To evolve and stay relevant, CFOs and CIOs must contemplate the broad variety of new billing and revenue recognition models. A challenge that the business and IT sides of the house will face is that the ERP software that underpins their businesses is often designed to sell products that people own, not outcomes that consumers want to pay for. (Uber might be seen as a transportation outcome company, for example.)
As we look into 2020, what are the triggers that will drive change? I see three important trends: billing automation, revenue recognition complexity and pressure on ERP vendors.
1. Icebergs lie ahead for companies that have not automated billing.
As enterprises gear up to tackle recurring billing, they should focus on automating their billing processes. This is essential in order to keep up with the accelerating pace of billing speed, scale and compliance. in today's market. Just as other parts of enterprises have adopted advanced tech to augment processes, technology can assist humans with the validation of billing and invoicing.
Surprisingly, I continue to see old-school processes such as human review and validation of invoices prior to sending them out. CFOs should consider automating invoice generation, and once that's done, they should consider automating the process of review and validation.
2. Revenue recognition will become more complex due to a wider array of subscription-based services.
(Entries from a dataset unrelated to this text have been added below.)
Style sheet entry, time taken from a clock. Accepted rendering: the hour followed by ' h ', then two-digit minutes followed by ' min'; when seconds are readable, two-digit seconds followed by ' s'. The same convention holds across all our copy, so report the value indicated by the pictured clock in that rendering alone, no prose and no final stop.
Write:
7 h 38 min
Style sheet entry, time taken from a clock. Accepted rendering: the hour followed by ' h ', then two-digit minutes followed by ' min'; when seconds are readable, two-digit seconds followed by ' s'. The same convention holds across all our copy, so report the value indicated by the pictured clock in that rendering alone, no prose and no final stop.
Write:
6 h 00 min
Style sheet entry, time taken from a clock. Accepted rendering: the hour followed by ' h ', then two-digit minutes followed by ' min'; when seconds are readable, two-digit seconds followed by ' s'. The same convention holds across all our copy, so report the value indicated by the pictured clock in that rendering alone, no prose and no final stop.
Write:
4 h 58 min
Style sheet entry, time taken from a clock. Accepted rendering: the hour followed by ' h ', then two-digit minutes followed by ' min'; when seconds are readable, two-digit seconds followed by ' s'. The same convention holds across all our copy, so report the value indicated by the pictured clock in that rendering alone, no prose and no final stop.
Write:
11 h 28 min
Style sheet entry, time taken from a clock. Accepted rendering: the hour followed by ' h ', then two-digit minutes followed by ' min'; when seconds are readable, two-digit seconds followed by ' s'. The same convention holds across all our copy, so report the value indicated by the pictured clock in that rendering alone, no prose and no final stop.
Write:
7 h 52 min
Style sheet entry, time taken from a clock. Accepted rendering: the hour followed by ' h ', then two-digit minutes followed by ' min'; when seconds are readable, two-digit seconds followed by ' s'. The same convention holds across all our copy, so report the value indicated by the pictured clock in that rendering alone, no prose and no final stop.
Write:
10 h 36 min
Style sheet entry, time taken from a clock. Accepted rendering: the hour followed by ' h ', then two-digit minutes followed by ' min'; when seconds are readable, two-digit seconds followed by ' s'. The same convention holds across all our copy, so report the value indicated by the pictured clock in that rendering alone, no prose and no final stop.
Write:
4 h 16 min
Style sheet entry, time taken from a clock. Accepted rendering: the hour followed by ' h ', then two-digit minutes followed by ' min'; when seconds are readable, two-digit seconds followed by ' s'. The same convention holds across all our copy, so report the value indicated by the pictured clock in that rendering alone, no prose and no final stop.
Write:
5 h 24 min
One of the most compelling elements of subscription billing is that pretty much anything can be defined as a basis for an invoice. Companies increasingly need flexibility in order to create new pricing mechanisms to build and retain their competitive advantage. In particular, usage-based billing is increasing.
In 2020, CFOs should think about how they will handle things like event-based pricing, and potentially prepare for multidimensional pricing mechanisms (i.e., the pricing of a product or service using multiple factors). In this practice, price no longer consists of a single monetary amount (e.g., the sticker price of a car), but rather consists of various dimensions such as monthly payments, the number of payments and a downpayment. There are some important drivers of this increasing complexity: IoT signals (which entails exponentially more data points) and the competitive pressure to "productize" new ideas into services.
3. The pressure to solve XaaS problems will increase.
The pace of innovation in the conception of new products and services is accelerating rapidly. As businesses embrace the trend and transition from selling things to selling services, they may realize their ERP system cannot accommodate the new business model because these systems are typically designed to capture "things" (i.e., a product and maybe a service contract).
Many large ERP vendors recognize that there are critical gaps in legacy billing capabilities and will move to solve these XaaS requirements. This also applies to the vendors of specialized billing software — they, too, are struggling to keep up with big data and analytics requirements of the expanding service economy. These vendors will experience increasing pressure from customers interested in digitally transforming their billing processes.
How can the C-suite prepare for the XaaS wave?
CFOs at many companies are realizing that XaaS revenue recognition and billing capabilities are now crucial business drivers. This means that digital transformation, which has already touched so many other corporate functions, is now looming over the revenue department as it responds to this need. For CIOs, this will mandate the addition of new capabilities to their current ERP system and the need to embrace software solutions that can support both legacy systems and power the new business models of this decade.